Через неделю после того, как он очнулся, его пришли навестить сам архиепископ и другие служители собора, их достали из бункера, раскопав руины, целыми и невредимыми, отчего Вольфганг чувствовал себя идиотом, но не за свой поступок, а за веру в силу молитвы и знаки свыше. Несмотря на все уговоры, он сложил с себя полномочия священника. Его бывшие братья удалились расстроенными, бывший пресвитер ничего не стал им объяснять, все равно не поймут, он это знал по себе.
За те два месяца, что он пробыл на лечении, мир изменился кардинально. Разрушенные дома, истерзанная трещинами земля, затопленные города, все это было лишь видимой катастрофой, истинная же зародилась в людских сердцах.
Вольфганг перестал быть священником и вообще верующим, но многие годы учебы невозможно просто взять и выбросить. Чистый лист новый жизни зачастую является лишь изнаночной стороной листа уже исписанного. И чем сильнее был нажим ручки, тем больше чернила проступают с оборотной стороны. Вольфганг понимал, что его познания и мысли никуда не делись, и на мир он будет глядеть глазами эрудированного человека, сильно волнующегося о своей душе, и чуть менее сильно — о душах других людей.
Они разбиты, подавлены, многие потеряли кров, но еще хуже — родственников и друзей. Сам Вольфганг рос в детдоме, а потому о родных, если они и были, он ничего не знал, да и знать не хотел.
Но больше всего его поразила волна преступности по всему миру.
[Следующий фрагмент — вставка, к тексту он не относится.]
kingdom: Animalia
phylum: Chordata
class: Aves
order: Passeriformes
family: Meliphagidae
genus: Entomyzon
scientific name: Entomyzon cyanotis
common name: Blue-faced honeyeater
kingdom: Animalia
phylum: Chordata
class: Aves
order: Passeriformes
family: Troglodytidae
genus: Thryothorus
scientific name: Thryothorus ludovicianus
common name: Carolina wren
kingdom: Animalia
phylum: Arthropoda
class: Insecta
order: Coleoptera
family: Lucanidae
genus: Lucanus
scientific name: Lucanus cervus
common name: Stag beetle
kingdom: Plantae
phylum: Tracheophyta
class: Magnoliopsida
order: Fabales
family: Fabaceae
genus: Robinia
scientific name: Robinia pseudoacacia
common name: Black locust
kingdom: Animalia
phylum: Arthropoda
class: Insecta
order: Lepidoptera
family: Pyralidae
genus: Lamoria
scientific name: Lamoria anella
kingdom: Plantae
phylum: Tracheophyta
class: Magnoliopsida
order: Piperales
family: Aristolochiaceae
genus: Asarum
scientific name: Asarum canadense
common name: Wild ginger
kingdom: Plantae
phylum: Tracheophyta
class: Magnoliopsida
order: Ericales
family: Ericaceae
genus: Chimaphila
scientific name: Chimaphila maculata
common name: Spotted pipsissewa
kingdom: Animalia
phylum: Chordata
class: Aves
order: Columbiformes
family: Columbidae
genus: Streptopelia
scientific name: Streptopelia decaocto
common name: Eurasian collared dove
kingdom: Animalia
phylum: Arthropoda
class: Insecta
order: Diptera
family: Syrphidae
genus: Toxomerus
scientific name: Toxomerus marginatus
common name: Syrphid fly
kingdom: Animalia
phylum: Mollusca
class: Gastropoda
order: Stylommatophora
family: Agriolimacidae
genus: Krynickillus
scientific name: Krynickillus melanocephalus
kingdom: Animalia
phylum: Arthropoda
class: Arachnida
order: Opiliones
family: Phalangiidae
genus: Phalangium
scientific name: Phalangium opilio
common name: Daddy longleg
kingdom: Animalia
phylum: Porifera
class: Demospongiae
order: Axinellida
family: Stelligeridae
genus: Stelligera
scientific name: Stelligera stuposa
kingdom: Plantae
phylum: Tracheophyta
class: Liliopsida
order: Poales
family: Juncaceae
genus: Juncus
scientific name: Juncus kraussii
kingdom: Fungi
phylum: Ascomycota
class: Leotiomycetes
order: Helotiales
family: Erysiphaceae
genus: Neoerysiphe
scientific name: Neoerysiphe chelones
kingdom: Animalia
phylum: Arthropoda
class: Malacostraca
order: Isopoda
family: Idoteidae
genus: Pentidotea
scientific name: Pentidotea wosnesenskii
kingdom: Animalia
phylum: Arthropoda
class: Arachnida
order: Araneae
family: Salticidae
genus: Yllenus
Грабители, убийцы, насильники, им не было числа, словно катастрофа открыла в людях их потаенные темные стороны. Довольно часто сообщалось о случаях людоедства, хотя еды хватало. Каждодневно правилась статистика погибших и пропавших без вести. Вольфганг все еще сомневался, не попал ли он в ад.
Он жил в соборе, но теперь от собора остались лишь развалины, даже если бы он и продолжал стоять, места ему там больше не найти. Кто он теперь? Бездомный бывший священник-неудачник, всеми порицаемый и ненавистный. В мире для него не осталось места. И единственно, куда он мог пойти, — центр помощи лишенным жилья. Ему выдали войлочное одеяло с маленькой подушкой, порцию одежды, которую пожертвовали граждане, и железную миску с кружкой. На банковском счету у него оставались неплохие средства, но покупать сейчас было попросту нечего и негде, да и найти уцелевший и открытый банк не так-то просто, а в те, что выстояли, очередь на месяцы вперед.
В лагере бездомных под открытым небом, среди едкой вони и болезней, он провел две недели. За это время его успели несколько раз ограбить — даже грязные одеяла и железная утварь была кому-то нужна очень срочно, так срочно, что у него просто не было времени попросить это у распределителей. Дважды он подрался, и оба раза по совершенно идиотским причинам. Интересно, вели ли бы они себя так же, если бы знали, кем он был каких-то два с лишним месяца назад?
А затем случилось то, что переменило всю его судьбу.
Он лежал, укутавшись засаленным одеялом и почесывая мелкие рубцы на теле — симптомы болезни Гюнтера. Он понимал, что так делать нельзя, но все чесалось неимоверно, а ему уже было плевать, как и на слегка розоватую мочу.
Ночью еще не так плохо, но вот днем, когда светит громадное яркое солнце, ему приходится прятаться в тенях устоявших и перестраивающихся зданий, а если все же нужда заставляет его выходить, он даже в разгар дня не расстается с одеялом, накрываясь им с головой.
В эту ночь Вольфганг никак не мог заснуть, ворочаясь с одного бока на другой, и шершавая ткань приятно почесывала кожу. Он все думал о своем будущем. Как только аэропорты заработают для обычных граждан, он первым же рейсом отправится в Германию, послав к черту эту проклятую страну. Там не так много небоскребов и высотных строений, а потому жертв там оказалось намного меньше, хотя и все равно ужасающе много. Там у него остался дом, и, если верить сообщениям знакомых, он остался сравнительно цел, не считая действий мародеров.